Goal of the exercise =>
When you transcribe the entries below, keep the wording exact and omit the pictures.
[Excerpted records]
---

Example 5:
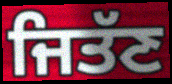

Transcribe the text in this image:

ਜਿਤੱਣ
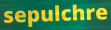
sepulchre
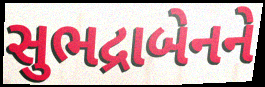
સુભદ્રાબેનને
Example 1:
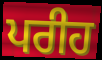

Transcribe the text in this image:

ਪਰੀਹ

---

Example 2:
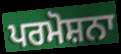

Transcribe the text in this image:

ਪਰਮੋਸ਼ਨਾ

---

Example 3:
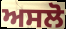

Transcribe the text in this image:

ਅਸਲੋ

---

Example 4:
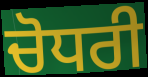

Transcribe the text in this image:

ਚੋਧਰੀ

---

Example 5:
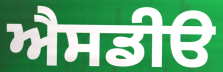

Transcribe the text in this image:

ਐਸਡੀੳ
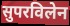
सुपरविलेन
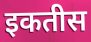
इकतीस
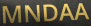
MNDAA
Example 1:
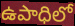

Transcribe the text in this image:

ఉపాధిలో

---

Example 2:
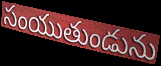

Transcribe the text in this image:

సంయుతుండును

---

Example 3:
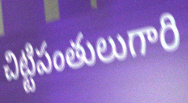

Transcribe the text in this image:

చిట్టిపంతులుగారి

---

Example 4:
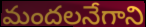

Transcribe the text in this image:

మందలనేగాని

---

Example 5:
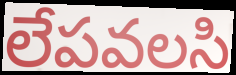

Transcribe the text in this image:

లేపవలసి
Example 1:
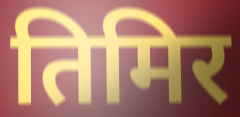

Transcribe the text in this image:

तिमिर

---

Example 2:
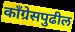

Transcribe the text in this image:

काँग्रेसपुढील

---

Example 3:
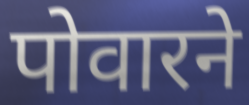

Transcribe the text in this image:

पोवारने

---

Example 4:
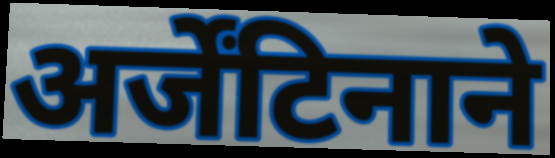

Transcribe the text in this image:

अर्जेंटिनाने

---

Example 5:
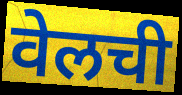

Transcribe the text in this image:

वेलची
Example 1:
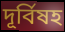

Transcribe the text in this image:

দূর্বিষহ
[/Excerpted records]
Answer area =>
---

Example 5:

Transcribe the text in this image:

ਜਿਤੱਣ
sepulchre
સુભદ્રાબેનને
Example 1:

Transcribe the text in this image:

ਪਰੀਹ

---

Example 2:

Transcribe the text in this image:

ਪਰਮੋਸ਼ਨਾ

---

Example 3:

Transcribe the text in this image:

ਅਸਲੋ

---

Example 4:

Transcribe the text in this image:

ਚੋਧਰੀ

---

Example 5:

Transcribe the text in this image:

ਐਸਡੀੳ
सुपरविलेन
इकतीस
MNDAA
Example 1:

Transcribe the text in this image:

ఉపాధిలో

---

Example 2:

Transcribe the text in this image:

సంయుతుండును

---

Example 3:

Transcribe the text in this image:

చిట్టిపంతులుగారి

---

Example 4:

Transcribe the text in this image:

మందలనేగాని

---

Example 5:

Transcribe the text in this image:

లేపవలసి
Example 1:

Transcribe the text in this image:

तिमिर

---

Example 2:

Transcribe the text in this image:

काँग्रेसपुढील

---

Example 3:

Transcribe the text in this image:

पोवारने

---

Example 4:

Transcribe the text in this image:

अर्जेंटिनाने

---

Example 5:

Transcribe the text in this image:

वेलची
Example 1:

Transcribe the text in this image:

দূর্বিষহ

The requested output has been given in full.